The Com Networks Community brings together academics, practitioners, researchers, policy leads, and operational leaders to address gaps in understanding com groups, the research methods and behavioural analytics used to study them, and how these insights can support multi-agency prevention and response.

NABS+ roundtables involving academics, practitioners, policy makers, and law enforcement, highlighted a shared set of needs:

  • Research on (dis)engagement mechanisms, motivations, and pathways; on the scope and nature of the com group ecosystem, and on interventions to protect and disrupt.
  • Innovation in behavioural analytics andmethods to analyse data from com group online interactions.
  • Best practice guidelines for working with, accessing, and sharing com group data, including practices for protecting researcher/practitioner wellbeing and ethics.
  • A multi-agency definition of com networks, to facilitate operational responses and coordination.
  • A multi-agency strategy to share new insights/standard operating procedures across agencies and deconflict and clarify operational responses.
  • Educational and training material for frontline staff, parents and carers, and law enforcement.
  • International collaboration between law enforcement agencies, and between academic researchers and law enforcement.

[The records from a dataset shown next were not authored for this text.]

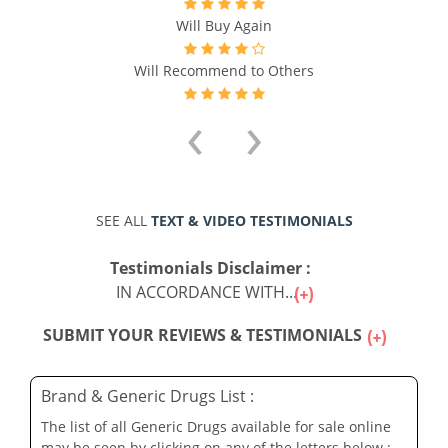
Will Buy Again
Will Recommend to Others
‹
›
SEE ALL
TEXT & VIDEO TESTIMONIALS
Testimonials Disclaimer :
IN ACCORDANCE WITH...
SUBMIT YOUR REVIEWS & TESTIMONIALS
Brand & Generic Drugs List :
The list of all Generic Drugs available for sale online
may be seen by clicking on any of the letters below :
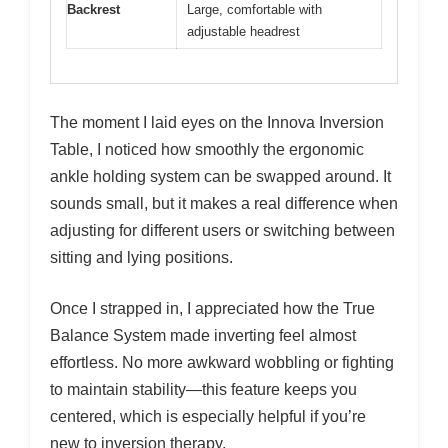
Backrest
Large, comfortable with
adjustable headrest
The moment I laid eyes on the Innova Inversion
Table, I noticed how smoothly the ergonomic
ankle holding system can be swapped around. It
sounds small, but it makes a real difference when
adjusting for different users or switching between
sitting and lying positions.
Once I strapped in, I appreciated how the True
Balance System made inverting feel almost
effortless. No more awkward wobbling or fighting
to maintain stability—this feature keeps you
centered, which is especially helpful if you’re
new to inversion therapy.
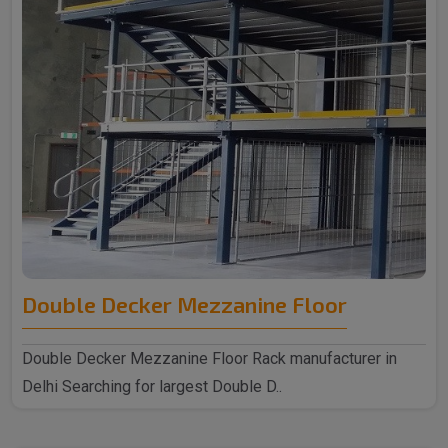
Double Decker Mezzanine Floor
Double Decker Mezzanine Floor Rack manufacturer in
Delhi Searching for largest Double D..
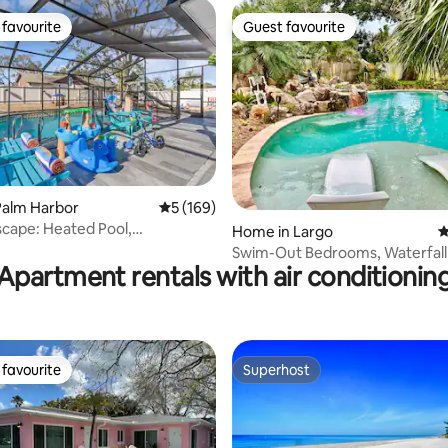
favourite
Guest favourite
t favourite
Guest favourite
ating, 114 reviews
Palm Harbor
5 out of 5 average rating, 169 reviews
5 (169)
scape: Heated Pool,
Home in Largo
4
nd&Family fun
Swim-Out Bedrooms, Waterfall 
Apartment rentals with air conditionin
Peace Place
favourite
Superhost
t favourite
Superhost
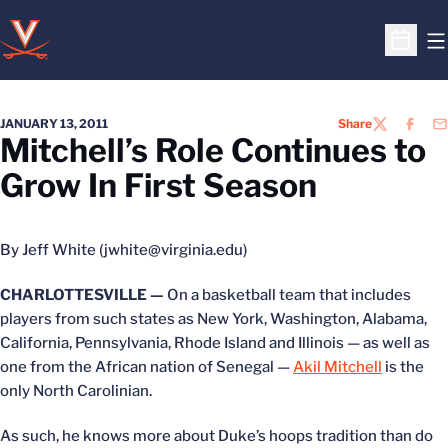
O
Open S
JANUARY 13, 2011
Share
TWITTER
FACEB
EM
Mitchell’s Role Continues to
Grow In First Season
By Jeff White (jwhite@virginia.edu)
CHARLOTTESVILLE —
On a basketball team that includes
players from such states as New York, Washington, Alabama,
California, Pennsylvania, Rhode Island and Illinois — as well as
one from the African nation of Senegal —
Akil Mitchell
is the
only North Carolinian.
As such, he knows more about Duke’s hoops tradition than do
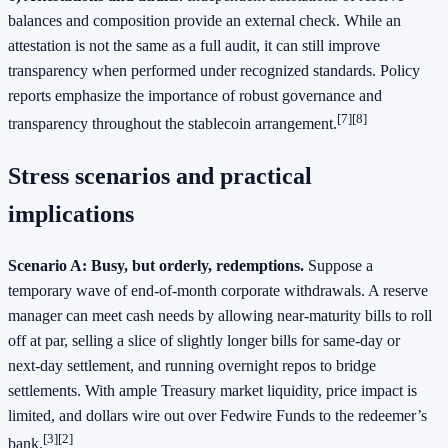
balances and composition provide an external check. While an
attestation is not the same as a full audit, it can still improve
transparency when performed under recognized standards. Policy
reports emphasize the importance of robust governance and
[7][8]
transparency throughout the stablecoin arrangement.
Stress scenarios and practical
implications
Scenario A: Busy, but orderly, redemptions.
Suppose a
temporary wave of end‑of‑month corporate withdrawals. A reserve
manager can meet cash needs by allowing near‑maturity bills to roll
off at par, selling a slice of slightly longer bills for same‑day or
next‑day settlement, and running overnight repos to bridge
settlements. With ample Treasury market liquidity, price impact is
limited, and dollars wire out over Fedwire Funds to the redeemer’s
[3][2]
bank.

The CoP will provide the structure to coordinate learning, approaches, and build a coherent evidence base.

Objectives

The Community will be focused on sharing insights. The first course of action will be to agree its objectives and activities. Some of the activities that could be undertaken includes:

  1. Identifying existing relevant academic research and developing new theoretical frameworks.
  2. Sharing new research insights on (dis)engagement mechanisms, motivations, and pathways; the scope and nature of the com group ecosystem, and on interventions to protect and disrupt.
  3. Identifying and designing practical interventions for detecting and mitigating harm.
  4. Developing ethical and practical guidance on data access and use, and researcher/practitioner wellbeing.
  5. Building a shared research agenda, including behavioural analytic approaches.
  6. Sharing learning and integrated practice across agencies to facilitate coordination.

How to join

Members will be representatives from academia, NCA, policing, Home Office, Department for Education, NHS, National Security, and industry. It should include ethics specialists. An initial set-up meeting will determine the best format moving forward, which may include quarterly seminars, thematic workshops, and a shared knowledge repository.

The benefits of joining include:

  • A coherent, clear understanding of existing and current academic research relevant to com networks.
  • A coherent, coordinated international approach to mitigating the threats, risks and harms associated with com networks.
  • Enabling evidence‑based decision making and de-duplication of effort.
  • Improving awareness, detection, intervention, and victim experience.
  • Reducing harm to researchers and practitioners.